--- EXCERPTED RECORDS ---

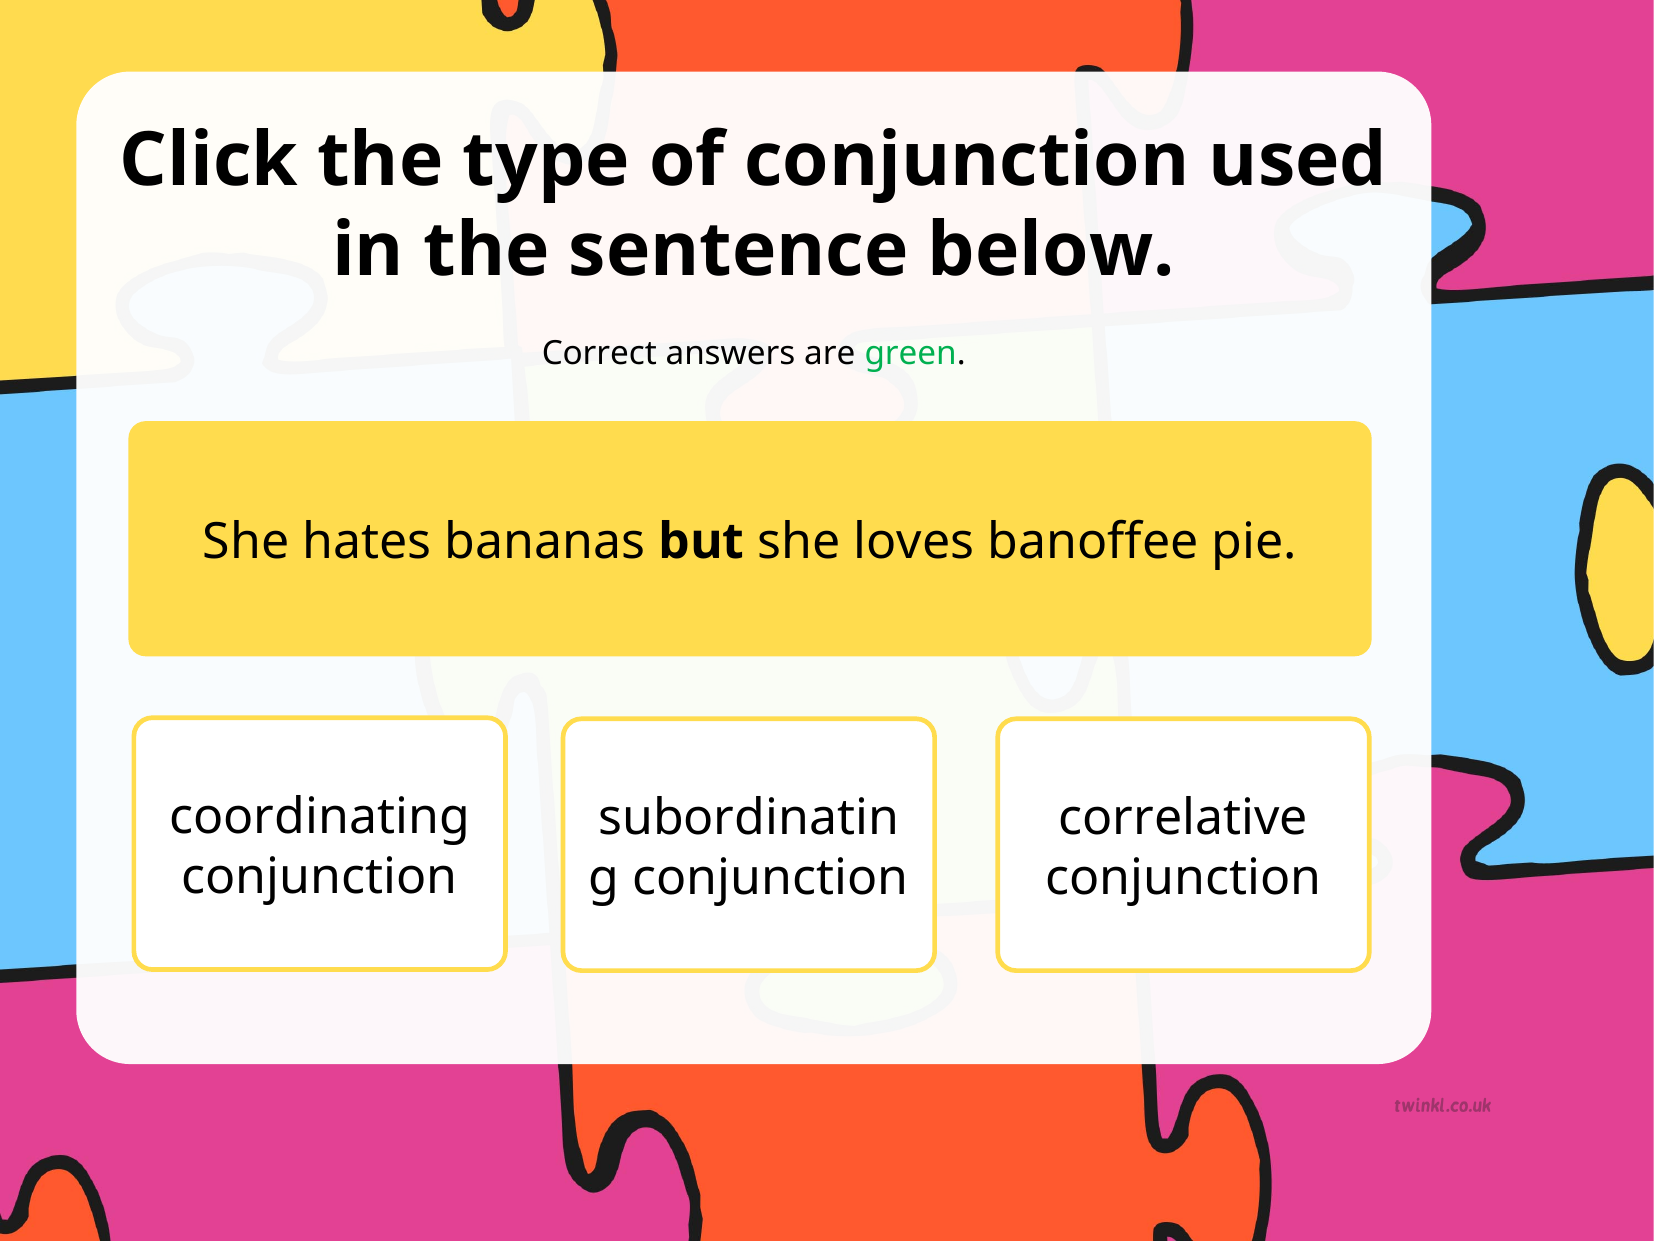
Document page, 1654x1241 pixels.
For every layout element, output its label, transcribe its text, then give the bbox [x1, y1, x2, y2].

text_box correlative conjunction [997, 718, 1370, 971]
text_box She hates bananas but she loves banoffee pie. [128, 421, 1372, 657]
text_box coordinating conjunction [133, 717, 506, 970]
text_box Click the type of conjunction used in the sentence below. Correct answers are green. [76, 71, 1432, 1065]
picture [0, 0, 1654, 1241]
text_box subordinating conjunction [563, 718, 935, 971]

---

WORK REQUIRED>
Convert the records above into a two-column CSV with the header instruction,output. Give one row per record, with its text under instruction and its answer under output, each as one quoted field with line breaks replaced by spaces, and leave the pictures out.

ANSWER>
instruction,output
"Document page, 1654x1241 pixels. For every layout element, output its label, transcribe its text, then give the bbox [x1, y1, x2, y2].","text_box correlative conjunction [997, 718, 1370, 971] text_box She hates bananas but she loves banoffee pie. [128, 421, 1372, 657] text_box coordinating conjunction [133, 717, 506, 970] text_box Click the type of conjunction used in the sentence below. Correct answers are green. [76, 71, 1432, 1065] picture [0, 0, 1654, 1241] text_box subordinating conjunction [563, 718, 935, 971]"